What Open WebUI admins should do now
- Upgrade Open WebUI to the latest available release.
- Confirm that profile image uploads allow only safe raster formats such as PNG, JPEG, GIF, and WEBP.
- Block SVG uploads and SVG data URIs for profile images.
- Limit workspace tool permissions to trusted users only.
- Review admin accounts and remove unnecessary elevated access.
- Check logs for unusual tool creation, profile image changes, or suspicious redirects.
- Ask users not to open unexpected Open WebUI profile image links.
Why AI workspaces are attractive targets
Open WebUI is a popular self-hosted interface for local and remote AI models. Many teams use it to connect users with Ollama, OpenAI-compatible APIs, retrieval systems, tools, documents, and internal workflows.
That makes the browser session valuable. A stolen token can expose chat history, private prompts, internal documents, and model access. A compromised admin session can create a wider security problem.
AI platforms also sit close to sensitive business data. Security teams should treat them like internal application platforms, not simple chat front ends.
Mitigation steps if immediate patching is not possible
Organizations that cannot update right away should reduce exposure until they complete the upgrade. The safest temporary step is to restrict who can access Open WebUI and who can change profile images.
Admins should also block SVG as a profile image format at the reverse proxy, WAF, or application layer where possible.
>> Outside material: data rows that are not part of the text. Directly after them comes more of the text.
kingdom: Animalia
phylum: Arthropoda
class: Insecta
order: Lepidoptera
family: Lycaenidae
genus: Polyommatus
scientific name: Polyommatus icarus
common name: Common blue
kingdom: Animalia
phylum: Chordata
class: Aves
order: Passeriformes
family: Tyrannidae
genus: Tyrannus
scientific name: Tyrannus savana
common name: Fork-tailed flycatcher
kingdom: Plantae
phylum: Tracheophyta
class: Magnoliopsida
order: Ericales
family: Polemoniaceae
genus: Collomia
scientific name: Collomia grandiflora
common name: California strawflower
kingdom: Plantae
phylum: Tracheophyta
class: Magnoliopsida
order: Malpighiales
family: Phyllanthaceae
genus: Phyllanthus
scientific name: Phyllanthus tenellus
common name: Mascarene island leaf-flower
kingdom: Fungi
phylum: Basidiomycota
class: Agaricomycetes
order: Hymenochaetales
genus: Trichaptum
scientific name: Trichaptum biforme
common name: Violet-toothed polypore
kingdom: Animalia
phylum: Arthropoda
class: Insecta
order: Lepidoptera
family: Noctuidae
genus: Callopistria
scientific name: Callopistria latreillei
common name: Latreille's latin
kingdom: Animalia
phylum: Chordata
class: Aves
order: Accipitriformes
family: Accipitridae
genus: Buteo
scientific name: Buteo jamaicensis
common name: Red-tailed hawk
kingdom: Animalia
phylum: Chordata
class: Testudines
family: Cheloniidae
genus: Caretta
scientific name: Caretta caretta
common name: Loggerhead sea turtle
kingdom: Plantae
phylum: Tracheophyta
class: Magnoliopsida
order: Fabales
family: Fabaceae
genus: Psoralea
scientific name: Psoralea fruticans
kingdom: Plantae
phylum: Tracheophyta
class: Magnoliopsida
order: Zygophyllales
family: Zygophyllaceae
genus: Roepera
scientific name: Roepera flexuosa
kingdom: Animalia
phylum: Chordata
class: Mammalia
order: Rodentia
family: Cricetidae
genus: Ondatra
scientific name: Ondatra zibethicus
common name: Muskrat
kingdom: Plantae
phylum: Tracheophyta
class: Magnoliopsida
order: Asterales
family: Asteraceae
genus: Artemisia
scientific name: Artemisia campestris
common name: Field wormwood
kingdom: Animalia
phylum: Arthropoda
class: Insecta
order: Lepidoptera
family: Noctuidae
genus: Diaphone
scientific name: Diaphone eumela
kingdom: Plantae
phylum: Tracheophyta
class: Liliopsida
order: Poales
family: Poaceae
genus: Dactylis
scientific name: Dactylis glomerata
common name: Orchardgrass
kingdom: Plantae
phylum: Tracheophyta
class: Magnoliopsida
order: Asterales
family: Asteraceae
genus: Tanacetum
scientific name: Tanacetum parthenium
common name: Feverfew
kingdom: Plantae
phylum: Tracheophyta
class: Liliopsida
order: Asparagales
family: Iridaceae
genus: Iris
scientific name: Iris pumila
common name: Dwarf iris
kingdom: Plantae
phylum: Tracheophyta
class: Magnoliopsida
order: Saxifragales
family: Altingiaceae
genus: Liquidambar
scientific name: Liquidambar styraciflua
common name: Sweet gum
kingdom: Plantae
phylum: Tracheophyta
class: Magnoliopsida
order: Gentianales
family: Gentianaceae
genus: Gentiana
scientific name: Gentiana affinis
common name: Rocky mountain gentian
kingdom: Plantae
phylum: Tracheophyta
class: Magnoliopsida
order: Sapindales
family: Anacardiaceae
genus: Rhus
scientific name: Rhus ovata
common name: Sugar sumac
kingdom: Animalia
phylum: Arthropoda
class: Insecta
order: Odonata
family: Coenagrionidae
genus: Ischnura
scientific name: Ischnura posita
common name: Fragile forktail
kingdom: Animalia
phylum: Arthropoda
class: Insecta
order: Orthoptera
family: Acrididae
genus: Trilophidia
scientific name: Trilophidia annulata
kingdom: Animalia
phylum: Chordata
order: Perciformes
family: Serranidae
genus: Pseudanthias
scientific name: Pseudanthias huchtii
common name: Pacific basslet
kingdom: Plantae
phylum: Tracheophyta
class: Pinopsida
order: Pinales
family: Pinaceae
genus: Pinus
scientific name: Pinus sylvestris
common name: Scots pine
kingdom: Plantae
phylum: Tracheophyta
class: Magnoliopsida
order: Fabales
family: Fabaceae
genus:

They should review whether users can create tools, import tools, or manage workspace features without a business need.
These mitigations only reduce the attack surface. They do not replace the upstream fix, because the safest long-term response is to run a patched Open WebUI version.
FAQ
It is a stored XSS flaw where malicious SVG content can run JavaScript when a victim opens a profile image URL served by Open WebUI.
Yes, it can lead to RCE if the victim has permissions that allow tool creation or tool import. The injected script can abuse the victim’s active session.
The attacker does not need the victim’s password if the victim is already logged in and opens the malicious link.
Admins should avoid running affected versions up to 0.9.2 for the related SVG profile-image advisory and should upgrade to the latest available release.